Not sure where the day went. It might help if we got up before noon! All together it was a productive day full of retail therapy.
On a good note today the hip pain that has plaguing me for days has mostly gone away. What a relief to be able to walk and stand mostly pain-free.
I must add a bit of a rant though. What is with all of these specialized parking spots? There are disabled spots – which I totally get. Small car spots also make some sense. But today at the Canadian Tire I saw a spot for a fuel-efficient spot. There was a Toyota Corolla parked in it. Is any 4-cylinder car considered fuel-efficient? I would think it should have been reserved for a Smart Car or a hybrid. Then when we went to Home Outfitters there were spots for parents with strollers. What is it with the proliferation of specialized criteria for parking spots?
This has been the week from hell. My sister was an asshole and yelled and screamed at me on the phone. Then my mother made one of her damaging comments which upset me. I have also blogged about how my mother wants a perfect Christmas. This has all come together in a perfect storm.
When I called my mother yesterday she wanted to talk to Deb. I told her that Deb was at work and not home yet. So, she asked us to call tonight so she could talk to Deb. Deb is mad, and rightfully so, at the way they have treated me lately. She does not understand why I continue relationships with them. I do so out of obligation.

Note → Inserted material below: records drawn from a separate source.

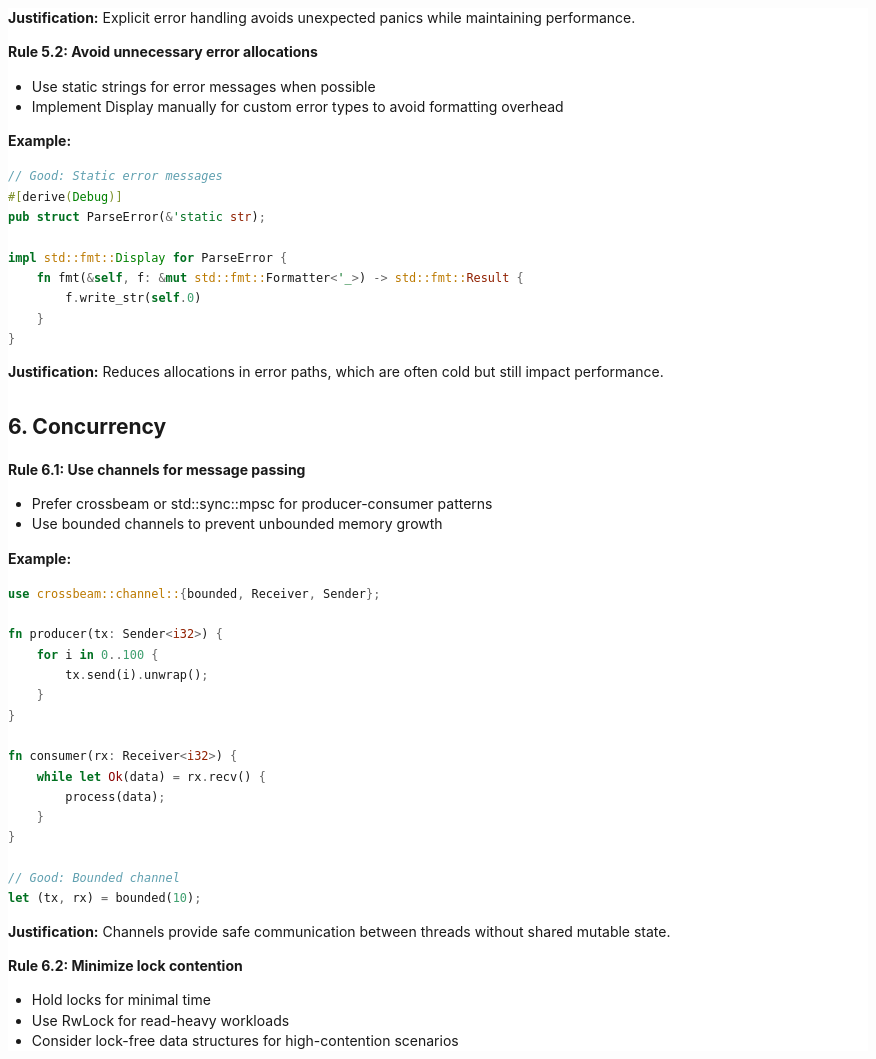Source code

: **Justification:** Explicit error handling avoids unexpected panics while maintaining performance.

**Rule 5.2: Avoid unnecessary error allocations**
- Use static strings for error messages when possible
- Implement Display manually for custom error types to avoid formatting overhead

**Example:**
```rust
// Good: Static error messages
#[derive(Debug)]
pub struct ParseError(&'static str);

impl std::fmt::Display for ParseError {
    fn fmt(&self, f: &mut std::fmt::Formatter<'_>) -> std::fmt::Result {
        f.write_str(self.0)
    }
}
```

**Justification:** Reduces allocations in error paths, which are often cold but still impact performance.

## 6. Concurrency

**Rule 6.1: Use channels for message passing**
- Prefer crossbeam or std::sync::mpsc for producer-consumer patterns
- Use bounded channels to prevent unbounded memory growth

**Example:**
```rust
use crossbeam::channel::{bounded, Receiver, Sender};

fn producer(tx: Sender<i32>) {
    for i in 0..100 {
        tx.send(i).unwrap();
    }
}

fn consumer(rx: Receiver<i32>) {
    while let Ok(data) = rx.recv() {
        process(data);
    }
}

// Good: Bounded channel
let (tx, rx) = bounded(10);
```

**Justification:** Channels provide safe communication between threads without shared mutable state.

**Rule 6.2: Minimize lock contention**
- Hold locks for minimal time
- Use RwLock for read-heavy workloads
- Consider lock-free data structures for high-contention scenarios
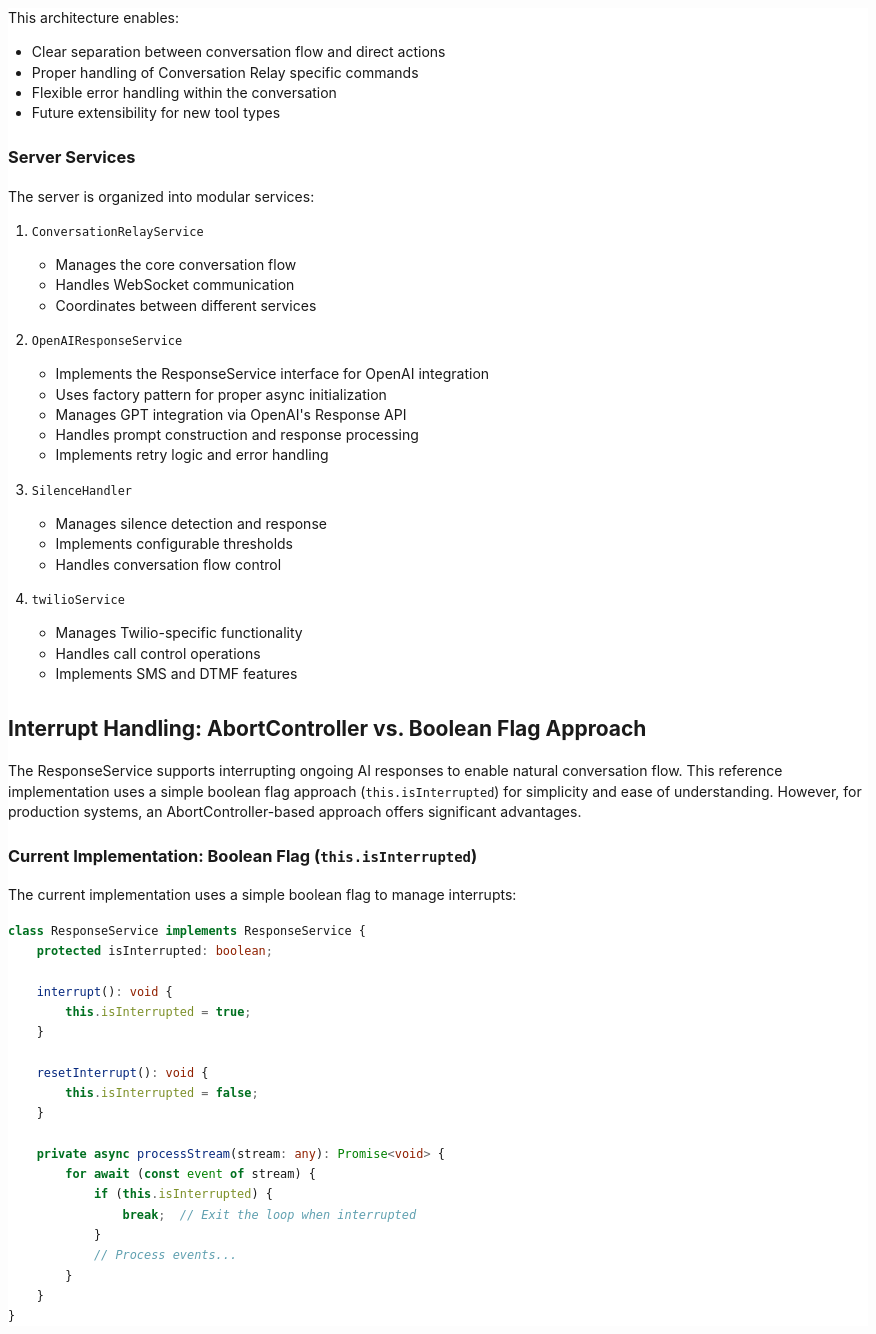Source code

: This architecture enables:
- Clear separation between conversation flow and direct actions
- Proper handling of Conversation Relay specific commands
- Flexible error handling within the conversation
- Future extensibility for new tool types

### Server Services

The server is organized into modular services:

1. `ConversationRelayService`
   - Manages the core conversation flow
   - Handles WebSocket communication
   - Coordinates between different services

2. `OpenAIResponseService`
   - Implements the ResponseService interface for OpenAI integration
   - Uses factory pattern for proper async initialization
   - Manages GPT integration via OpenAI's Response API
   - Handles prompt construction and response processing
   - Implements retry logic and error handling

3. `SilenceHandler`
   - Manages silence detection and response
   - Implements configurable thresholds
   - Handles conversation flow control

4. `twilioService`
   - Manages Twilio-specific functionality
   - Handles call control operations
   - Implements SMS and DTMF features

## Interrupt Handling: AbortController vs. Boolean Flag Approach

The ResponseService supports interrupting ongoing AI responses to enable natural conversation flow. This reference implementation uses a simple boolean flag approach (`this.isInterrupted`) for simplicity and ease of understanding. However, for production systems, an AbortController-based approach offers significant advantages.

### Current Implementation: Boolean Flag (`this.isInterrupted`)

The current implementation uses a simple boolean flag to manage interrupts:

```typescript
class ResponseService implements ResponseService {
    protected isInterrupted: boolean;

    interrupt(): void {
        this.isInterrupted = true;
    }

    resetInterrupt(): void {
        this.isInterrupted = false;
    }

    private async processStream(stream: any): Promise<void> {
        for await (const event of stream) {
            if (this.isInterrupted) {
                break;  // Exit the loop when interrupted
            }
            // Process events...
        }
    }
}
```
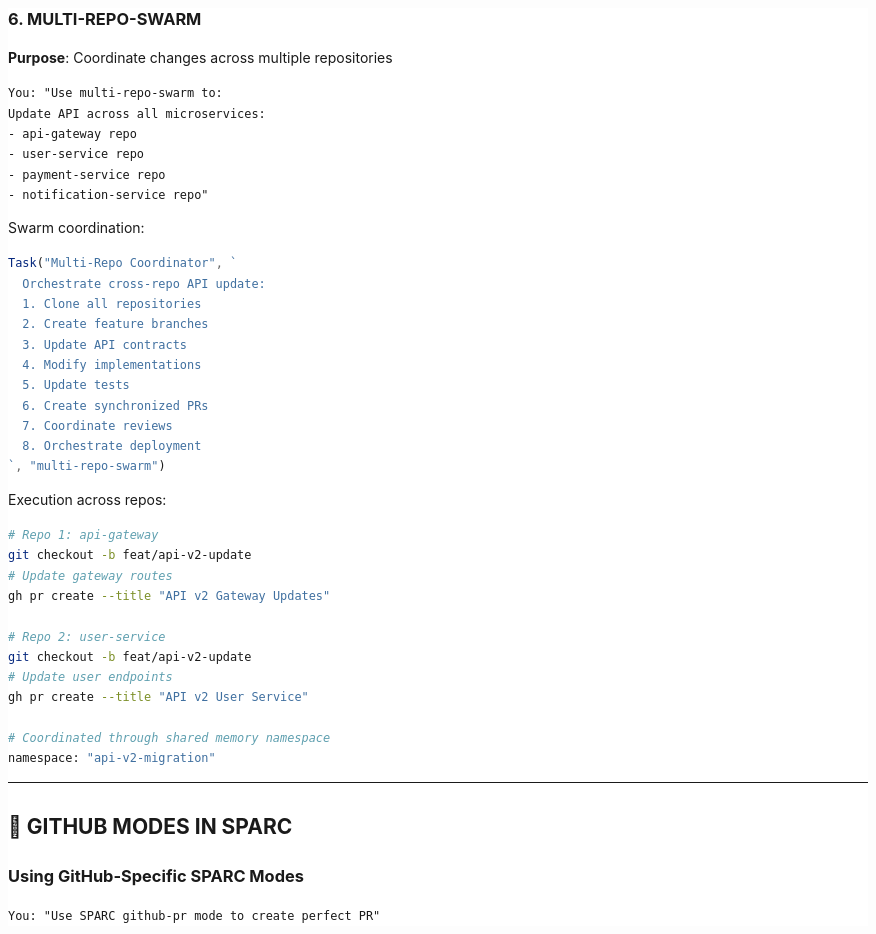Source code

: 
### 6. MULTI-REPO-SWARM

**Purpose**: Coordinate changes across multiple repositories

```
You: "Use multi-repo-swarm to:
Update API across all microservices:
- api-gateway repo
- user-service repo
- payment-service repo
- notification-service repo"
```

Swarm coordination:
```javascript
Task("Multi-Repo Coordinator", `
  Orchestrate cross-repo API update:
  1. Clone all repositories
  2. Create feature branches
  3. Update API contracts
  4. Modify implementations
  5. Update tests
  6. Create synchronized PRs
  7. Coordinate reviews
  8. Orchestrate deployment
`, "multi-repo-swarm")
```

Execution across repos:
```bash
# Repo 1: api-gateway
git checkout -b feat/api-v2-update
# Update gateway routes
gh pr create --title "API v2 Gateway Updates"

# Repo 2: user-service
git checkout -b feat/api-v2-update
# Update user endpoints
gh pr create --title "API v2 User Service"

# Coordinated through shared memory namespace
namespace: "api-v2-migration"
```

---

## 🔧 GITHUB MODES IN SPARC

### Using GitHub-Specific SPARC Modes

```
You: "Use SPARC github-pr mode to create perfect PR"
```
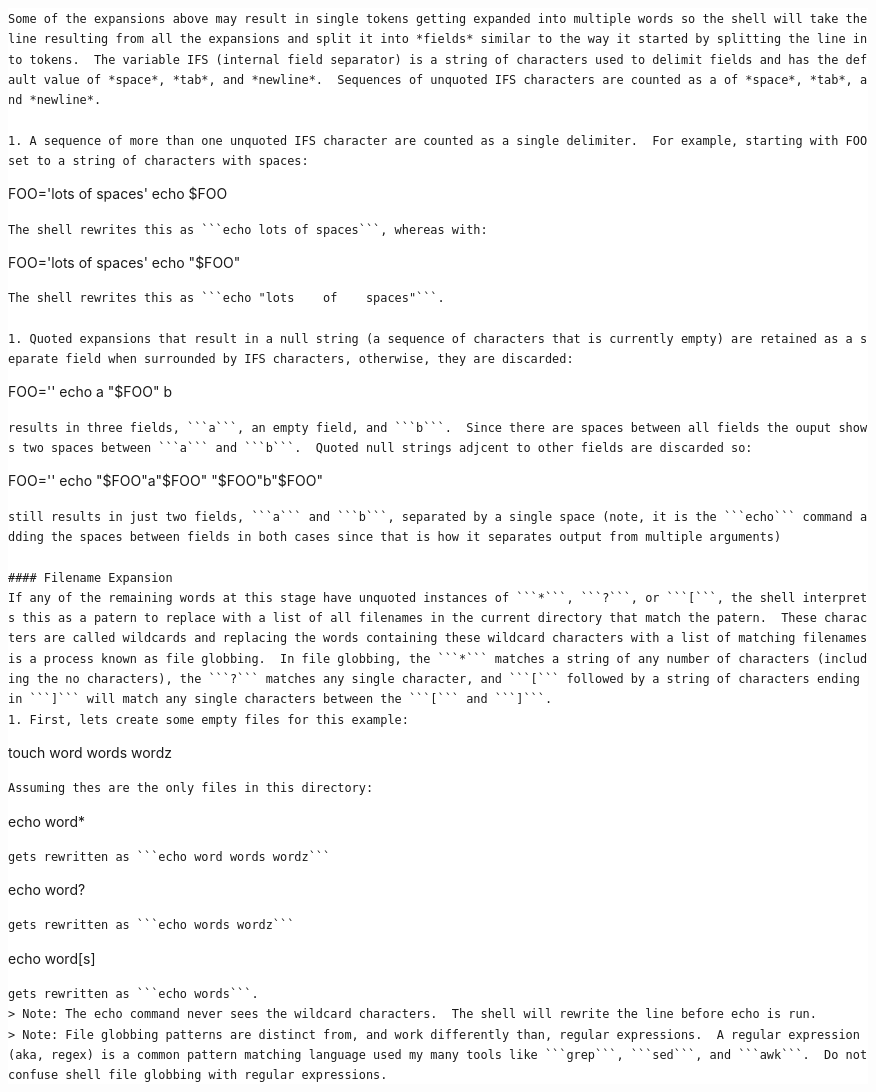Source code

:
   ```
Some of the expansions above may result in single tokens getting expanded into multiple words so the shell will take the line resulting from all the expansions and split it into *fields* similar to the way it started by splitting the line into tokens.  The variable IFS (internal field separator) is a string of characters used to delimit fields and has the default value of *space*, *tab*, and *newline*.  Sequences of unquoted IFS characters are counted as a of *space*, *tab*, and *newline*.

1. A sequence of more than one unquoted IFS character are counted as a single delimiter.  For example, starting with FOO set to a string of characters with spaces:
  ```
  FOO='lots    of    spaces'
  echo $FOO
  ```
  The shell rewrites this as ```echo lots of spaces```, whereas with:
  ```
  FOO='lots    of    spaces'
  echo "$FOO"
  ```
  The shell rewrites this as ```echo "lots    of    spaces"```.

1. Quoted expansions that result in a null string (a sequence of characters that is currently empty) are retained as a separate field when surrounded by IFS characters, otherwise, they are discarded:
  ```
  FOO=''
  echo a "$FOO" b
  ```
  results in three fields, ```a```, an empty field, and ```b```.  Since there are spaces between all fields the ouput shows two spaces between ```a``` and ```b```.  Quoted null strings adjcent to other fields are discarded so:
  ```
  FOO=''
  echo "$FOO"a"$FOO" "$FOO"b"$FOO"
  ```
  still results in just two fields, ```a``` and ```b```, separated by a single space (note, it is the ```echo``` command adding the spaces between fields in both cases since that is how it separates output from multiple arguments)

#### Filename Expansion
If any of the remaining words at this stage have unquoted instances of ```*```, ```?```, or ```[```, the shell interprets this as a patern to replace with a list of all filenames in the current directory that match the patern.  These characters are called wildcards and replacing the words containing these wildcard characters with a list of matching filenames is a process known as file globbing.  In file globbing, the ```*``` matches a string of any number of characters (including the no characters), the ```?``` matches any single character, and ```[``` followed by a string of characters ending in ```]``` will match any single characters between the ```[``` and ```]```.
1. First, lets create some empty files for this example:
  ```
  touch word words wordz
  ```
  Assuming thes are the only files in this directory:
  ```
  echo word*
  ```
  gets rewritten as ```echo word words wordz```
  ```
  echo word?
  ```
  gets rewritten as ```echo words wordz```
  ```
  echo word[s]
  ```
  gets rewritten as ```echo words```.
  > Note: The echo command never sees the wildcard characters.  The shell will rewrite the line before echo is run.
  > Note: File globbing patterns are distinct from, and work differently than, regular expressions.  A regular expression (aka, regex) is a common pattern matching language used my many tools like ```grep```, ```sed```, and ```awk```.  Do not confuse shell file globbing with regular expressions.
  ```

This sense of obligation has been pounded into me since I can remember. My mother visited my great-grandmother in her nursing home every Tuesday. As kids we were made to go as well even thought we hated it. It was an obligation. Through my twenties, the sense of obligation extended to my grandmother. I was expected to help her even though she was mean and nasty to me. When my step-father had cancer I was expected to do what I could. This involved dropping everything several times to go to Calgary and/or Radium to help. Both Deb and I did everything possible for them up until he died and after.
Now, I phone my mother every day, without fail. Yes, it is a trial and she never really wants to hear anything about my life it is all about her and telling me all the trials and tribulations of my sister’s life. It does get a little monotonous listening to her go on all the time. Pretty much the only time she wants my opinion is when it comes to computers and other tech issues. She will seek my advice when she has a problem.
I do these things because I have an obligation to my family. I can’t seem to make Deb understand how this works. The only other person who gets it is my sister. I wish she could understand because it puts more pressure on me when my mother wants to talk to her. The issue is further complicated by the fact that my mother is very fond of Deb. My mother gets that Deb hates to talk on the phone so that works for most of the time. However, holidays, birthdays etc., my mother expects a phone call.
I wish I could come up with a solution. I think some counselling is in order as I have mentioned before and I will be following up with the counsellor. I just wish that it did not make things so tough for Deb and me. I guess, as Deb says, we will have to agree to disagree.
I am now off until January 4th. I am looking forward to lots of time to do very little. At least I shall enjoy the thought. I know it won’t play out that way. We don’t have much planned beyond the turkey on the 25th and a small get together on the 28th.
I am very tired today. I have been living under tight deadlines since before I went into the hospital. Things are now done and not a deadline was missed. Plus we got a small grant for organizational planning that I applied for so I am very pleased with that development.
I am now heading to bed for my first night of not having to get up in the morning. I need to build some more red blood cells as I can feel that I have lost some. I will try to blog earlier in the day tomorrow. Good night.